Provided records.

********

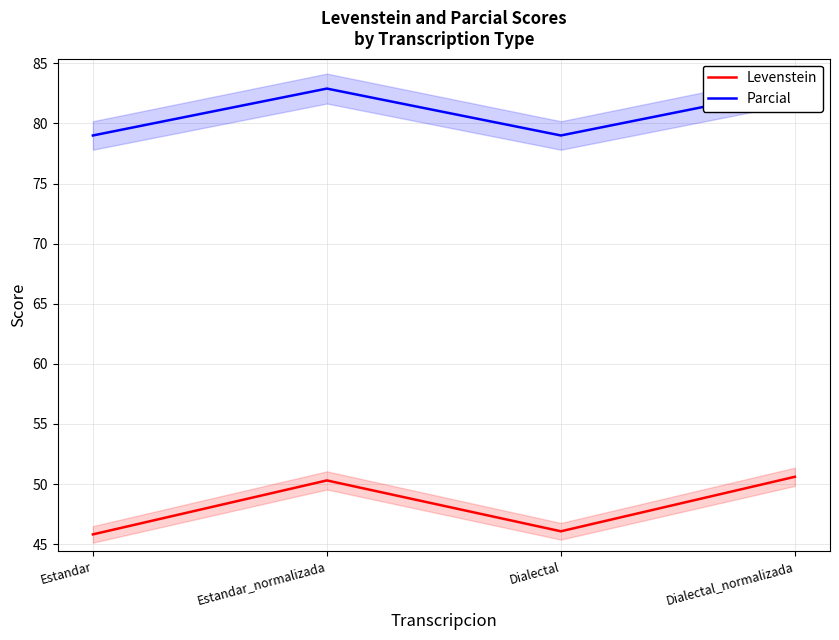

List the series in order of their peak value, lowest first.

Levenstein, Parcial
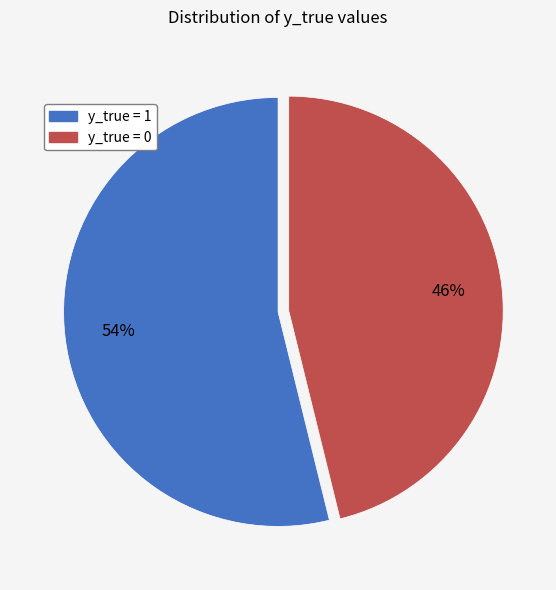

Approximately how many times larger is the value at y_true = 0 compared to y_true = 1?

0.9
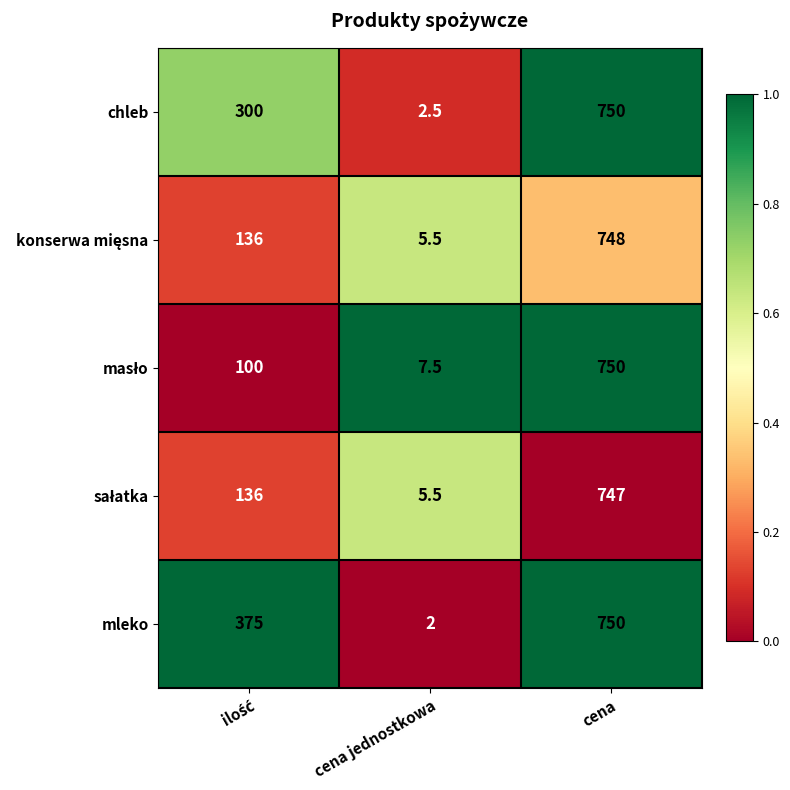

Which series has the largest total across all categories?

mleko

********

Assignment. Rewrite the records above with every occurrence of "series" changed to "lines" and nothing else altered, omitting the pictures.

Response.
List the lines in order of their peak value, lowest first.

Levenstein, Parcial

Approximately how many times larger is the value at y_true = 0 compared to y_true = 1?

0.9

Which lines has the largest total across all categories?

mleko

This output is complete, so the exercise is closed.